Je propose alors à certains de ces journalistes de consulter les documents et preuves que j’ai à ma disposition afin d’éclairer leur lanterne. Hélas, seule une journaliste de l’émission « Arrêt sur images », tentée de rejoindre l’équipe des « décodeurs» de mon enquête sur les réseaux pédocriminels, accepte. Elle vient me voir au Figaro, pour consulter notamment un CD-Rom dont beaucoup parlaient sans l’avoir vu ; le projet de « débunkage » est alors abandonné par l’émission.

Les autres confrères qui se sont complaisamment lancés dans une critique aveugle d’une enquête journalistique qui ennuie beaucoup le gouvernement, refusent tout bonnement de venir voir de quoi ils parlent. Il faut dire qu’ils se sont tellement laissés embourber dans un marécage de mensonges, d’opinions sans arguments, d’attaques personnelles flirtant avec la calomnie, qu’il leur serait certainement très malaisé de revenir en arrière.

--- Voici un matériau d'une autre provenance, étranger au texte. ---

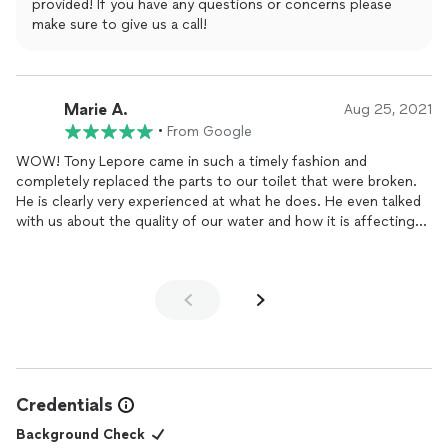
provided! If you have any questions or concerns please
make sure to give us a call!
Marie A.
Aug 25, 2021
•
From Google
WOW! Tony Lepore came in such a timely fashion and
completely replaced the parts to our toilet that were broken.
He is clearly very experienced at what he does. He even talked
with us about the quality of our water and how it is affecting
our plumbing. His work is top quality. We highly recommend
this plumbing business!
Credentials
Background Check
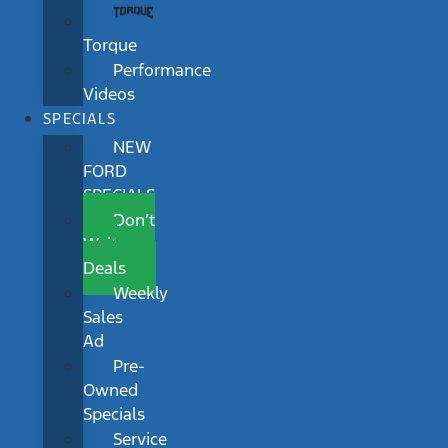
Torque
Performance
Videos
SPECIALS
NEW
FORD
SPECIALS
Don’t
Wait
Deals
Weekly
Sales
Ad
Pre-
Owned
Specials
Service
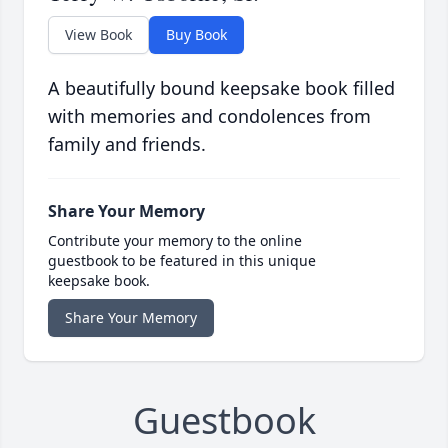
View Book
Buy Book
A beautifully bound keepsake book filled
with memories and condolences from
family and friends.
Share Your Memory
Contribute your memory to the online
guestbook to be featured in this unique
keepsake book.
Share Your Memory
Guestbook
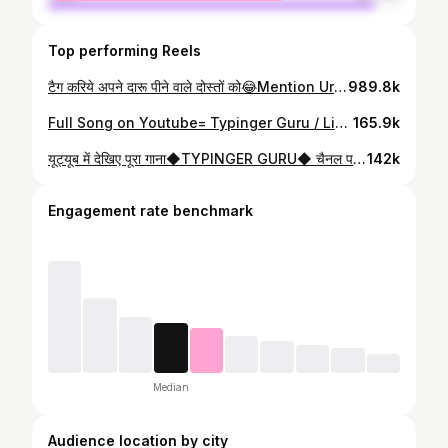
Top performing Reels
टैग करिये अपने दारू पीने वाले दोस्तों को😂Mention Ur Story🔥@typinger_guru @typinger_0.2 #typinger_guru #daru #daruparty #darulovers🍺❤️😘 #darubadnaam #dosti #dost #funny #comedy #instagram #trend #reels #video #mp #india #fun #mahuawalidaru
989.8k
Full Song on Youtube= Typinger Guru / Link in bio @typinger_guru @typinger_0.2 #typinger_guru #baghelisong #bagheli #bhojpurisong #bhojpuri #youtube
165.9k
यूट्यूब में देखिए पूरा गाना◆TYPINGER GURU◆ चैनल पर🔥@typinger_guru @typinger_0.2 #typinger_guru #baghelisong #guru_bagheli #typinger_bagheli_song #reels #instagram #vairal #bhojpuri #trending #india
142k
Engagement rate benchmark
Median
Audience location by city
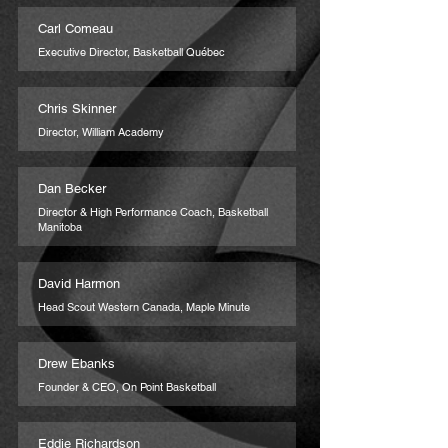
Carl Comeau
Executive Director, Basketball Québec
Chris Skinner
Director, William Academy
Dan Becker
Director & High Performance Coach, Basketball
Manitoba
David Harmon
Head Scout Western Canada, Maple Minute
Drew Ebanks
Founder & CEO, On Point Basketball
Eddie Richardson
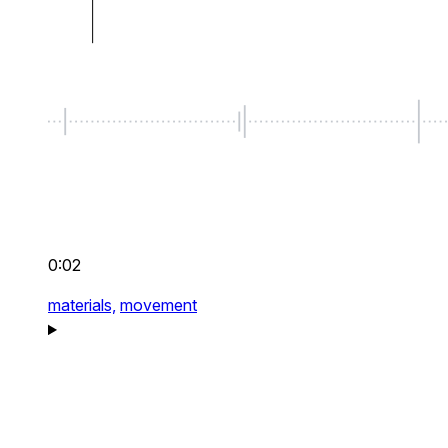
0:02
materials,
movement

Vingt ans et quelques coups de filet plus tard, d’Angers à Madagascar, en passant par les Etats-Unis, l’Allemagne, la Grande-Bretagne, et de nombreux autres pays, il ne fait plus de doute que les détracteurs de l’existence des réseaux pédocriminels avaient tort. Quelques procès médiatisés ont secoué la chape d’incrédulité qui assurait à cette dangereuse criminalité organisée un confortable silence. Plus personne ne peut plus en nier la réalité, même si le phénomène, et sa gravité pour la sécurité publique, demeurent largement sous-estimés. Le grand public sait même que l’on trouve des pédocriminels chez des « notables », y compris dans des sphères extrêmement influentes. Le livre de Camille Kouchner nous le rappelait encore récemment. Reste à prendre des mesures à la hauteur du problème, à doter enfin la justice d’armes efficaces pour protéger les enfants de prédateurs puissants, ingénieux, prêts à tout pour s’assurer l’impunité.

Par contre, force est de constater que les stratégies de désinformation n’ont pas changé. Leurs conséquences sont juste devenues plus violentes, les réseaux sociaux et les chaines d’information continue leur offrant une caisse de résonnance largement  amplifiée.


Auteur(s): Laurence Beneux, journaliste-auteur pour FranceSoir

Laurence Beneux est journaliste et auteur de « Le livre de la honte – les réseaux pédophiles » aux éditions du Cherche-Midi et de « Droits des femmes et des enfants, l’intolérable indifférence » aux édition Michalon.